Wayside soil is the soil along the path or the road.
Characteristics:
o It’s hard packed, barren, uncultivated, and unprotected. The pressure of wagon wheels and countless feet have left it packed hard so that the seed that falls there cannot penetrate. Jesus says that when the seed falls on wayside soil quickly the birds of the air come and eat up the exposed seed. When our hearts are wayside hearts the seed of the word falls on them and the enemy comes and steals away the seed before it has a chance to take root.
The Wayside Heart – how do we develop wayside hearts?
o A broken world – the constant and relentless pounding of a broken world sometimes leaves us with a wayside heart. The pressures and stresses of people, jobs, hurts, misadventures, mistakes, bad choices the list goes on and on leave us with hearts that the word does not penetrate.
o Sinful indulgence – when sin captures and holds our hearts. When brokenness becomes the friend we go to sleep with each night. When we stubbornly refuse to listen to the God who created us we are left with hearts where the seed cannot take root.
o Stubborn disobedience – I know what God wants and I know what God says but I know what I want.
o Unforgiveness – bitterness, hurt, and failure often trap us in an endless cycle of pain and victimization. We are so angry that love can’t penetrate our hearts.
o Fear – fear of change, fear of letting go, fear of the unknown, fear of expectations, fear of failure. We embrace mediocrity for fear of greatness.
o Pious Loitering – we can call it righteous stagnation. Sometimes we can be around the church so much that we forget that we are the church. The word when it finds us is a great word for the church but I already know that. People who have been in the faith for 50 years and yet still don’t know how to treat each other or how to stop gossiping and slandering others. Our churches are full of grown up 2 years olds demanding their own way and pushing people down on the playground.
So how do we change a wayside heart and make it good ground?
o Embrace the plow – have you ever seen or used a plow. It’s a sharp blade that tears into the soil, lifts it and turns it over completely exposing the dark soil that has not seen the light. It’s a violent upheaval of the quiet rest of the soil – turning it over, exposing it, and changing it forever. Friends you cannot change and stay the same. Faith that only touches the surface of your life is no Faith at all. “…must take up his cross daily and follow me.” A. W. Tozer writes “to say otherwise is to make the cross no cross and death no death at all. It is never fun to die. To rip through the dear and tender stuff of which life is made can never be anything but deeply painful. Yet that is what the cross did to Jesus and it is what the cross would do to every man to set him free.” If you want to be good soil you have to embrace the power of the Holy Spirit to dig into the depths of your life exposing the fertile soil of your heart so that a seed will grow. The process of plowing is not altogether pleasant for the soil but the result is miraculous.
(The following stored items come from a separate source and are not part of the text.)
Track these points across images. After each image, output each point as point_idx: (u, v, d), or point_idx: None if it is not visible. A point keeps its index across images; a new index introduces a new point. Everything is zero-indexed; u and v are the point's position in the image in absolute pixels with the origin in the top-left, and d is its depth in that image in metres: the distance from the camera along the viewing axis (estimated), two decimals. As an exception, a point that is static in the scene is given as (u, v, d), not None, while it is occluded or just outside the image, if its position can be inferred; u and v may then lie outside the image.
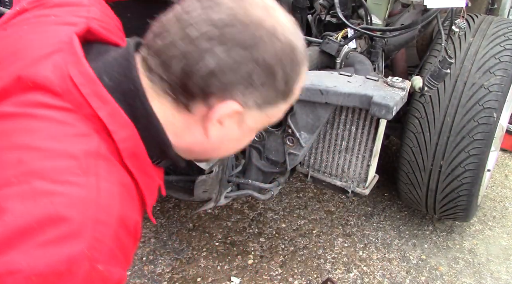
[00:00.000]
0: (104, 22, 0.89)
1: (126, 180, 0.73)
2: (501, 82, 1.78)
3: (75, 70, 0.71)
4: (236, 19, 0.69)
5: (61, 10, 0.87)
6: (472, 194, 1.95)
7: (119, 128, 0.72)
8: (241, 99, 0.72)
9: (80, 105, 0.70)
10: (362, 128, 1.55)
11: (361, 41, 1.77)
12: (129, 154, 0.73)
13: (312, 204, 2.50)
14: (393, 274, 2.11)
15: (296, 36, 0.74)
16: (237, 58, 0.69)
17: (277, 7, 0.75)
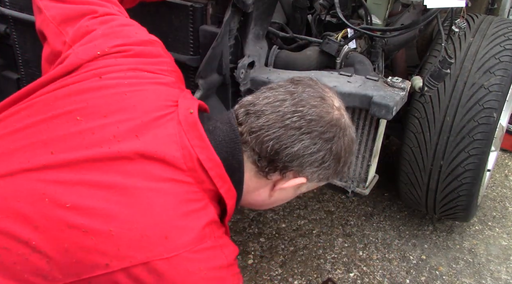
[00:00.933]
0: (177, 72, 1.08)
1: (227, 234, 0.95)
2: (501, 82, 1.78)
3: (204, 155, 0.88)
4: (319, 117, 0.89)
5: (146, 62, 1.01)
6: (472, 194, 1.94)
7: (230, 199, 0.93)
8: (309, 175, 0.93)
9: (202, 182, 0.88)
10: (362, 128, 1.55)
11: (361, 41, 1.77)
12: (229, 215, 0.95)
13: (312, 204, 2.50)
14: (393, 274, 2.11)
15: (353, 130, 0.97)
16: (318, 148, 0.90)
17: (344, 108, 0.96)
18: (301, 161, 0.90)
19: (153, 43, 1.06)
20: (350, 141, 0.95)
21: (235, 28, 1.40)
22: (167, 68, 1.03)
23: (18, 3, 1.68)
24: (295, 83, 0.94)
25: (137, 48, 1.01)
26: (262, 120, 0.89)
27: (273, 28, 1.70)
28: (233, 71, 1.46)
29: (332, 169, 0.94)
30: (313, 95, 0.91)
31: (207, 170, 0.87)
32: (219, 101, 1.52)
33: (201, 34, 1.39)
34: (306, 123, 0.88)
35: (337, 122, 0.92)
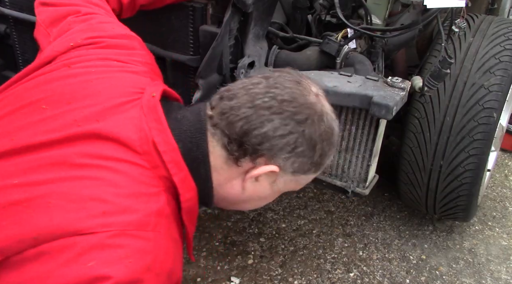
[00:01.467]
0: (153, 65, 1.06)
1: (178, 236, 0.88)
2: (501, 82, 1.78)
3: (159, 138, 0.84)
4: (293, 98, 0.84)
5: (118, 53, 0.99)
6: (472, 194, 1.94)
7: (186, 191, 0.86)
8: (281, 163, 0.86)
9: (157, 167, 0.83)
10: (362, 128, 1.55)
11: (361, 41, 1.77)
12: (187, 211, 0.88)
13: (312, 204, 2.50)
14: (393, 274, 2.11)
15: (336, 123, 0.91)
16: (289, 129, 0.84)
17: (324, 97, 0.91)
18: (271, 144, 0.84)
19: (128, 37, 1.05)
20: (328, 129, 0.88)
21: (235, 28, 1.41)
22: (141, 60, 1.01)
23: (18, 3, 1.68)
24: (274, 71, 0.91)
25: (111, 40, 1.01)
26: (233, 102, 0.85)
27: (273, 28, 1.70)
28: (233, 71, 1.46)
29: (307, 157, 0.87)
30: (289, 79, 0.87)
31: (161, 154, 0.83)
32: (219, 101, 1.52)
33: (201, 34, 1.39)
34: (277, 104, 0.83)
35: (312, 105, 0.86)
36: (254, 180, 0.90)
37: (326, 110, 0.89)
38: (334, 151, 0.93)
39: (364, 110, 1.51)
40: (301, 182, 0.94)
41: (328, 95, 1.41)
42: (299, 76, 0.90)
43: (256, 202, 0.98)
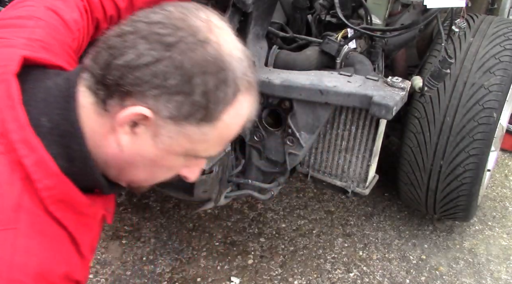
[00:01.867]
0: (48, 43, 0.88)
1: (50, 230, 0.72)
2: (501, 82, 1.78)
3: (9, 115, 0.70)
4: (168, 20, 0.68)
5: (4, 31, 0.86)
6: (472, 194, 1.94)
7: (44, 177, 0.70)
8: (153, 105, 0.68)
9: (10, 150, 0.69)
10: (362, 128, 1.55)
11: (361, 41, 1.77)
12: (54, 201, 0.72)
13: (312, 204, 2.50)
14: (393, 274, 2.11)
15: (236, 59, 0.70)
16: (156, 56, 0.66)
17: (225, 28, 0.72)
18: (135, 76, 0.66)
19: (26, 18, 0.92)
20: (212, 59, 0.67)
21: (235, 28, 1.40)
22: (28, 36, 0.86)
23: (18, 3, 1.68)
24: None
25: (1, 22, 0.90)
26: (103, 37, 0.71)
27: (273, 28, 1.70)
28: (233, 71, 1.45)
29: (184, 94, 0.67)
30: (178, 6, 0.71)
31: (9, 133, 0.69)
32: (219, 101, 1.52)
33: (201, 34, 1.39)
34: (146, 26, 0.68)
35: (191, 28, 0.67)
36: (131, 133, 0.71)
37: (216, 39, 0.69)
38: (235, 98, 0.71)
39: (364, 110, 1.51)
40: (197, 139, 0.72)
41: (328, 95, 1.43)
42: (196, 6, 0.72)
43: (147, 168, 0.77)
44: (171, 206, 2.40)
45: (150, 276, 2.01)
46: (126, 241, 2.18)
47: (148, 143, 0.72)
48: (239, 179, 1.73)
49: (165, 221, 2.30)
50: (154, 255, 2.11)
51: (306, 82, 1.45)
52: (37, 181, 0.70)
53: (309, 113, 1.51)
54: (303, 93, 1.46)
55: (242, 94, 0.71)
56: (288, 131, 1.57)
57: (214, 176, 1.53)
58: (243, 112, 0.74)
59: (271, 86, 1.48)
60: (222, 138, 0.75)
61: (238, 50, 0.72)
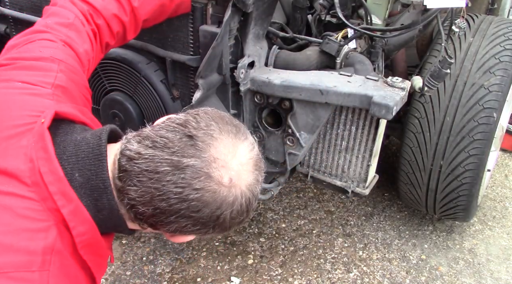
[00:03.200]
0: (70, 90, 0.97)
1: (75, 272, 0.81)
2: (501, 82, 1.78)
3: (46, 168, 0.78)
4: (203, 204, 0.79)
5: (29, 74, 0.93)
6: (472, 194, 1.94)
7: (78, 224, 0.80)
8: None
9: (46, 199, 0.77)
10: (362, 128, 1.55)
11: (361, 41, 1.77)
12: (84, 245, 0.81)
13: (312, 204, 2.50)
14: (393, 274, 2.11)
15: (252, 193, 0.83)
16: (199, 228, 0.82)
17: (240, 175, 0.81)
18: (182, 234, 0.85)
19: (48, 60, 0.99)
20: (240, 209, 0.82)
21: (235, 28, 1.40)
22: (53, 82, 0.94)
23: (18, 3, 1.68)
24: (183, 145, 0.79)
25: (25, 62, 0.96)
26: (138, 192, 0.79)
27: (273, 28, 1.70)
28: (233, 71, 1.46)
29: (220, 232, 0.87)
30: (198, 172, 0.78)
31: (47, 185, 0.77)
32: (219, 101, 1.52)
33: (201, 34, 1.39)
34: (185, 208, 0.79)
35: (222, 202, 0.80)
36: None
37: (238, 192, 0.81)
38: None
39: (364, 110, 1.51)
40: None
41: (328, 95, 1.43)
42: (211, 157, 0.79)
43: None
44: (171, 206, 2.39)
45: (150, 276, 2.01)
46: (126, 241, 2.18)
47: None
48: (239, 179, 1.73)
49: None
50: (154, 255, 2.11)
51: (306, 82, 1.45)
52: (72, 228, 0.79)
53: (309, 113, 1.51)
54: (303, 93, 1.46)
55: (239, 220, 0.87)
56: (288, 131, 1.57)
57: (214, 176, 1.53)
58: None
59: (271, 86, 1.48)
60: None
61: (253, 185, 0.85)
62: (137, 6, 1.22)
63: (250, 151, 0.84)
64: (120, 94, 1.61)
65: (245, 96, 1.54)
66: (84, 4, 1.14)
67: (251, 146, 0.85)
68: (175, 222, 0.80)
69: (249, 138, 0.87)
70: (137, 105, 1.60)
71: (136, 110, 1.60)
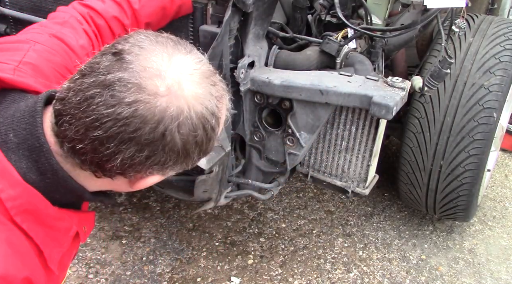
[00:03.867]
0: (38, 66, 0.93)
1: (14, 238, 0.74)
2: (501, 82, 1.78)
3: None
4: (140, 119, 0.69)
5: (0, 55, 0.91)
6: (472, 194, 1.94)
7: (7, 187, 0.73)
8: (156, 172, 0.77)
9: None
10: (362, 128, 1.55)
11: (361, 41, 1.77)
12: (19, 211, 0.74)
13: (312, 204, 2.50)
14: (393, 274, 2.11)
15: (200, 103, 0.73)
16: (147, 154, 0.72)
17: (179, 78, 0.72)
18: (135, 169, 0.74)
19: (23, 42, 0.98)
20: (190, 125, 0.73)
21: (235, 28, 1.40)
22: (20, 59, 0.91)
23: (18, 3, 1.68)
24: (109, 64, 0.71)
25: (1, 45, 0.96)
26: (73, 129, 0.71)
27: (273, 28, 1.70)
28: (233, 71, 1.45)
29: (181, 163, 0.77)
30: (127, 85, 0.69)
31: None
32: (219, 101, 1.52)
33: (201, 34, 1.39)
34: (122, 130, 0.70)
35: (163, 115, 0.70)
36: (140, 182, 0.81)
37: (183, 104, 0.72)
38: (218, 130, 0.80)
39: (364, 110, 1.51)
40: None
41: (328, 95, 1.43)
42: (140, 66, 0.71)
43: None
44: (171, 206, 2.40)
45: (150, 276, 2.01)
46: (126, 241, 2.18)
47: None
48: (239, 179, 1.73)
49: (165, 221, 2.30)
50: (154, 255, 2.11)
51: (306, 82, 1.45)
52: (0, 191, 0.72)
53: (309, 113, 1.51)
54: (303, 93, 1.46)
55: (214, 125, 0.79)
56: (288, 131, 1.57)
57: (214, 176, 1.53)
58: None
59: (271, 86, 1.48)
60: None
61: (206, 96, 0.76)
62: (138, 9, 1.23)
63: (196, 63, 0.76)
64: (120, 94, 1.61)
65: (245, 96, 1.54)
66: (84, 7, 1.16)
67: (198, 59, 0.77)
68: (119, 153, 0.71)
69: (196, 53, 0.78)
70: (137, 105, 1.60)
71: (136, 110, 1.60)
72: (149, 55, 0.71)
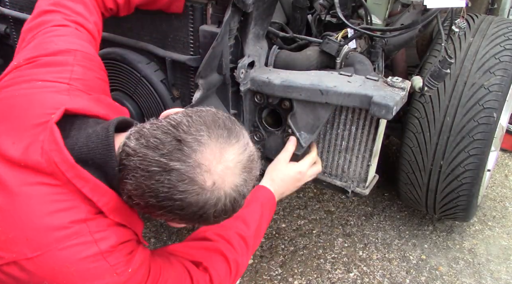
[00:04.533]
0: (87, 80, 1.09)
1: (114, 224, 0.95)
2: (501, 82, 1.78)
3: (58, 158, 0.90)
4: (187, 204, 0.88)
5: (48, 71, 1.04)
6: (472, 194, 1.94)
7: (100, 197, 0.92)
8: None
9: (67, 183, 0.90)
10: (362, 128, 1.55)
11: (361, 41, 1.77)
12: (112, 211, 0.94)
13: (312, 204, 2.50)
14: (393, 274, 2.11)
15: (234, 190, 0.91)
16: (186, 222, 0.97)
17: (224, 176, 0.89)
18: (171, 222, 0.99)
19: (64, 53, 1.09)
20: (224, 208, 0.91)
21: (235, 28, 1.40)
22: (70, 76, 1.06)
23: (18, 3, 1.68)
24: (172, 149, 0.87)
25: (45, 58, 1.07)
26: (133, 185, 0.90)
27: (273, 28, 1.70)
28: (233, 71, 1.45)
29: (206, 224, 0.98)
30: (182, 175, 0.86)
31: (64, 173, 0.90)
32: (219, 101, 1.52)
33: (201, 34, 1.39)
34: (171, 206, 0.88)
35: (205, 204, 0.89)
36: None
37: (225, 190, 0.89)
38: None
39: (364, 110, 1.51)
40: None
41: (328, 95, 1.43)
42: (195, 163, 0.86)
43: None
44: (171, 206, 2.39)
45: (150, 276, 2.01)
46: (126, 241, 2.18)
47: None
48: (239, 179, 1.73)
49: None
50: (154, 255, 2.11)
51: (306, 82, 1.45)
52: (97, 201, 0.92)
53: (309, 113, 1.51)
54: (303, 93, 1.46)
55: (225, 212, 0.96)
56: (288, 131, 1.57)
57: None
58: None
59: (271, 86, 1.48)
60: None
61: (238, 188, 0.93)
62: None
63: (240, 154, 0.90)
64: (120, 94, 1.61)
65: (245, 96, 1.54)
66: None
67: (242, 149, 0.91)
68: (164, 215, 0.91)
69: (242, 140, 0.92)
70: (137, 105, 1.60)
71: (136, 110, 1.60)
72: (205, 151, 0.87)
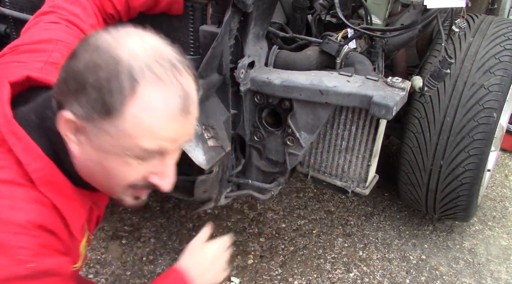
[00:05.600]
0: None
1: (43, 200, 0.82)
2: (501, 82, 1.78)
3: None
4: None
5: (27, 56, 1.00)
6: (472, 194, 1.94)
7: (32, 161, 0.82)
8: (71, 108, 0.78)
9: (2, 141, 0.82)
10: (362, 128, 1.55)
11: (361, 41, 1.77)
12: (43, 182, 0.83)
13: (312, 204, 2.50)
14: (393, 274, 2.11)
15: (133, 53, 0.75)
16: (63, 68, 0.80)
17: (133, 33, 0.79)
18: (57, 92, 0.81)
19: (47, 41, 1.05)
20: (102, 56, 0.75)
21: (235, 28, 1.40)
22: (46, 60, 1.00)
23: (18, 3, 1.68)
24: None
25: (25, 47, 1.04)
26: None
27: (273, 28, 1.70)
28: (233, 71, 1.45)
29: (82, 94, 0.76)
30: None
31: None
32: (219, 101, 1.52)
33: (201, 34, 1.39)
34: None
35: (88, 38, 0.78)
36: (76, 141, 0.81)
37: (114, 41, 0.76)
38: (132, 90, 0.75)
39: (364, 110, 1.51)
40: (113, 133, 0.77)
41: (328, 95, 1.43)
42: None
43: (102, 175, 0.85)
44: (171, 206, 2.40)
45: (150, 276, 2.01)
46: (126, 241, 2.18)
47: (87, 146, 0.81)
48: (239, 179, 1.73)
49: (165, 221, 2.30)
50: (154, 255, 2.11)
51: (306, 82, 1.45)
52: (26, 164, 0.81)
53: (309, 113, 1.51)
54: (303, 93, 1.46)
55: (145, 86, 0.75)
56: (288, 131, 1.57)
57: (214, 176, 1.53)
58: (155, 105, 0.76)
59: (271, 86, 1.48)
60: (144, 130, 0.77)
61: (142, 46, 0.77)
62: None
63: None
64: (120, 94, 1.61)
65: (245, 96, 1.54)
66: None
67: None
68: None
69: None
70: (137, 105, 1.60)
71: (136, 110, 1.60)
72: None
o Pray for rain – look folks we can’t do this ourselves. We cannot tinker with our own spiritual lives and make them run. This is the work of the Holy Spirit of God. We simply have to surrender to the rain – letting it penetrate us and fill us not from within but from without. Holy Spirit come and rain down in my heart to make it ready to receive your word implanted.
o Protect the seed – know that we have an enemy who would steal the seed from your heart. An enemy who has come only to steal, kill, and destroy. We cannot remain passive and win. Apathy, complacency, and laziness are the tools of the enemy. They destroy relationships in this world and they destroy our relationship with Christ. Peter says we should become “doers of the word not merely hearers who delude themselves.” An active embracing of the seed makes them harder to steal.